> _TRAVAIL À FAIRE_:
1/ Recopiez le passage de l'article sur la crise du logement qui va de "Crise du logement" à "de réfugiés FCJ.".
2/ D'après l'article sur la crise du logement, à quelle date Olivia Chow a-t-elle pris ses fonctions de mairesse de Toronto ?

> _TEXTE_:
-=-=-=-=-

Crise du logement : Au-delà de l'urgence

La crise de l’hébergement des réfugiés qui perdure à Toronto a mis en lumière le manque de soutien adéquat aux demandeurs d’asile au Canada.

tiré de Canadian Dimension

traduction Johan Wallengren
Mardi 21 novembre 2023 / PAR : Ken Theobald

Des manifestants battent le pavé devant le centre d’évaluation et d’orientation du centre-ville de Toronto pour clamer leur solidarité avec les réfugiés obligés de dormir dans la rue en raison du manque de ressources du système d’hébergement d’urgence de la ville. Photo avec l’aimable autorisation du centre de réfugiés FCJ.

Les manifestations concrètes des déboires des sans-abri et de la crise du système d’hébergement d’urgence étaient bien visibles au centre-ville de Toronto lorsqu’Olivia Chow a pris ses fonctions de mairesse de la ville le 12 juillet. Cela faisait alors six semaines que des réfugiés et des demandeurs d’asile, de plus en plus nombreux, faisaient leur lit devant le centre d’évaluation et d’orientation de Toronto, rue Peter, dormant sur les trottoirs à quelques coins de rue seulement de l’hôtel de ville.

-=-=-=-=-

Données de points clés du corps humain
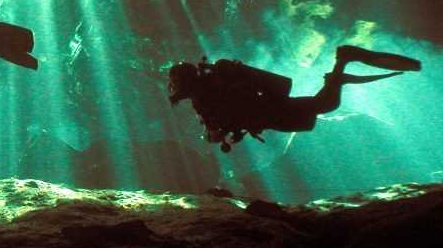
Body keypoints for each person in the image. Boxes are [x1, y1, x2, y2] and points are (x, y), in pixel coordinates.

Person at [168, 45, 421, 152]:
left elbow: (216, 130)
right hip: (273, 112)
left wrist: (215, 133)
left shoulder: (209, 93)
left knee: (327, 105)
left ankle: (342, 61)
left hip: (275, 109)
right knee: (323, 106)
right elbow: (218, 126)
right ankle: (339, 71)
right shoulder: (208, 94)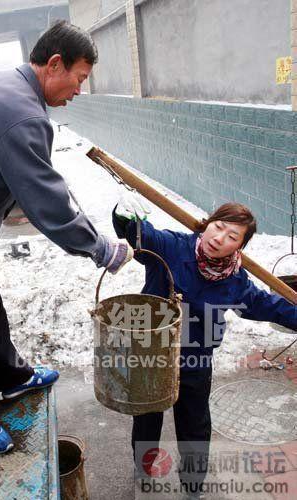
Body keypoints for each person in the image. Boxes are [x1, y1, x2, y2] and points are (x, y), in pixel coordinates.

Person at [0, 21, 133, 454]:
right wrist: (101, 248)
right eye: (78, 79)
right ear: (54, 64)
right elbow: (47, 202)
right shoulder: (22, 113)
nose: (77, 92)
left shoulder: (5, 86)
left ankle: (12, 376)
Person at [112, 193, 297, 499]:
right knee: (146, 419)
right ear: (208, 223)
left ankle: (193, 484)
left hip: (195, 360)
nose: (220, 238)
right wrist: (123, 217)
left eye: (232, 236)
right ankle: (144, 470)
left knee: (194, 425)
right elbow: (142, 237)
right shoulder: (174, 247)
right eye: (219, 226)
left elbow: (267, 305)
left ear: (239, 247)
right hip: (151, 354)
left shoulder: (235, 280)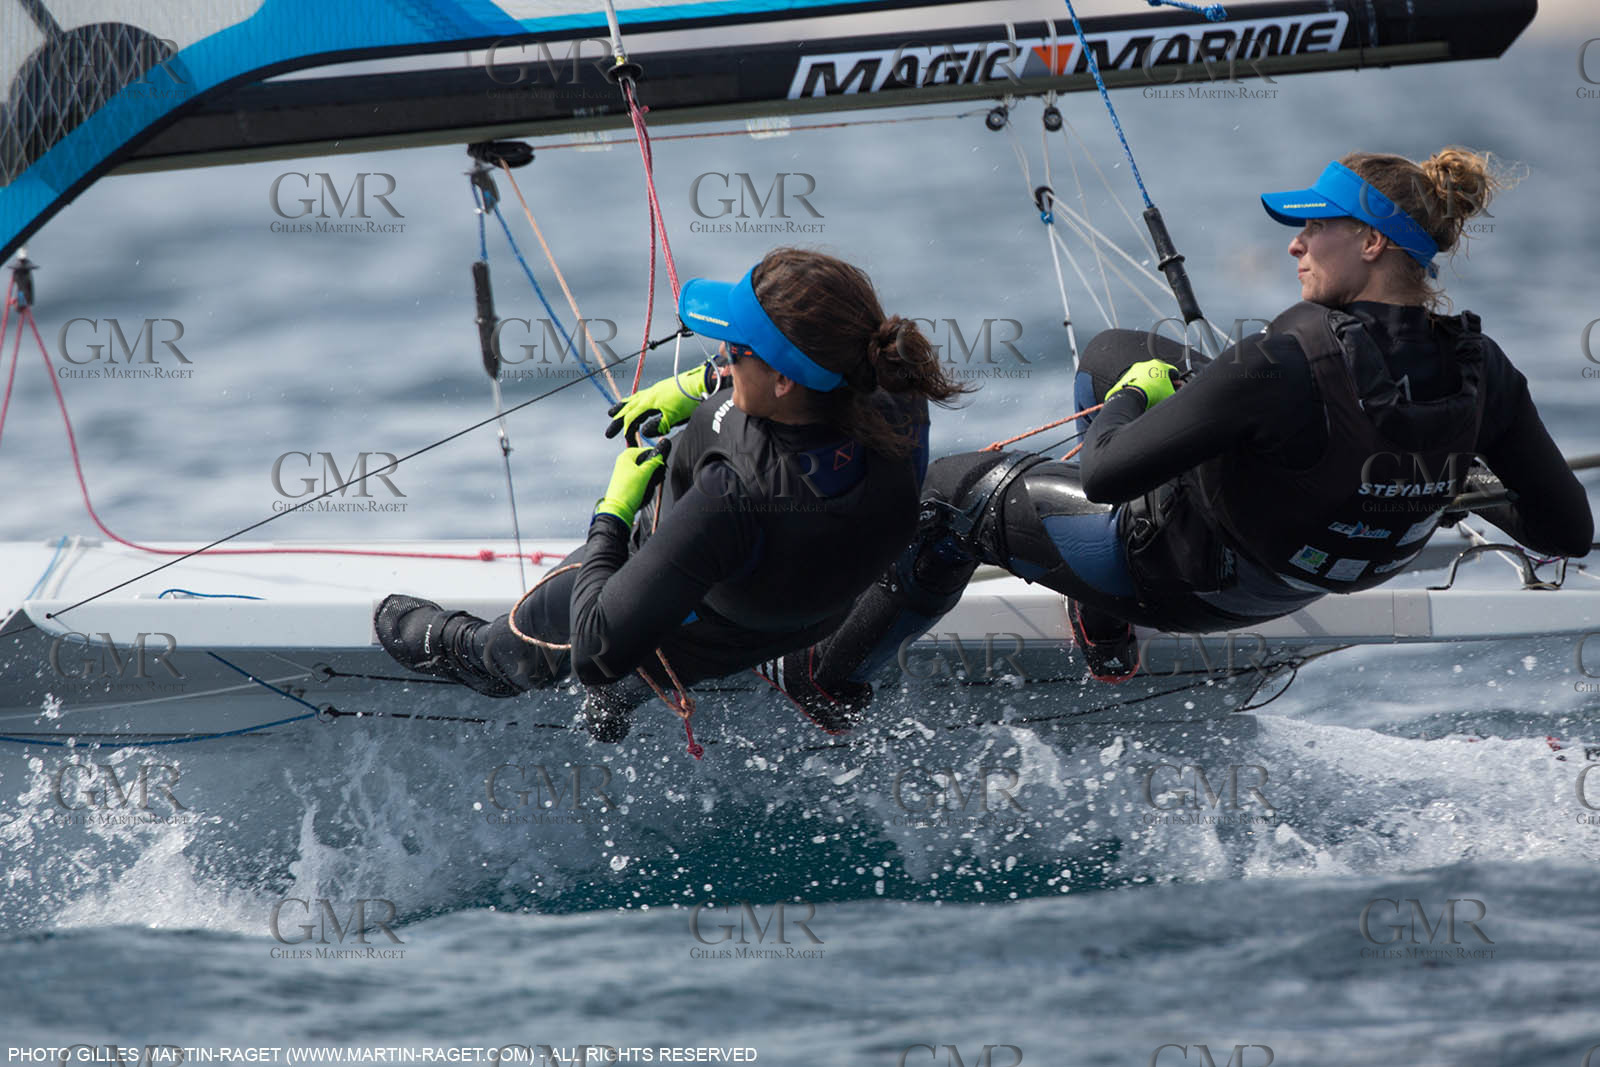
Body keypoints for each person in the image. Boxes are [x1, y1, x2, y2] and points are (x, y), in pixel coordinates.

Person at [770, 148, 1594, 722]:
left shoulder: (1280, 361)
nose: (1295, 243)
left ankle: (825, 681)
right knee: (1115, 347)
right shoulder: (1482, 366)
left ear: (1373, 243)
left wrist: (1132, 399)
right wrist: (1428, 485)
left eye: (1317, 227)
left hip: (1186, 578)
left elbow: (1106, 475)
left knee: (955, 490)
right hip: (1294, 581)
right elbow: (1567, 531)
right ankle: (1103, 626)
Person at [374, 247, 969, 739]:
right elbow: (818, 377)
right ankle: (630, 696)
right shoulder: (893, 389)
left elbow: (597, 645)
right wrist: (699, 383)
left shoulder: (731, 494)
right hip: (809, 614)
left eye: (732, 351)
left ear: (784, 379)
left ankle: (479, 658)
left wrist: (614, 509)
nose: (721, 356)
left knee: (526, 646)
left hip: (700, 621)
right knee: (692, 608)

-=-=-=-=-

> _CORRIGÉS_:
1/
Crise du logement : Au-delà de l'urgence

La crise de l’hébergement des réfugiés qui perdure à Toronto a mis en lumière le manque de soutien adéquat aux demandeurs d’asile au Canada.

tiré de Canadian Dimension

traduction Johan Wallengren
Mardi 21 novembre 2023 / PAR : Ken Theobald

Des manifestants battent le pavé devant le centre d’évaluation et d’orientation du centre-ville de Toronto pour clamer leur solidarité avec les réfugiés obligés de dormir dans la rue en raison du manque de ressources du système d’hébergement d’urgence de la ville. Photo avec l’aimable autorisation du centre de réfugiés FCJ.

2/ Le 12 juillet.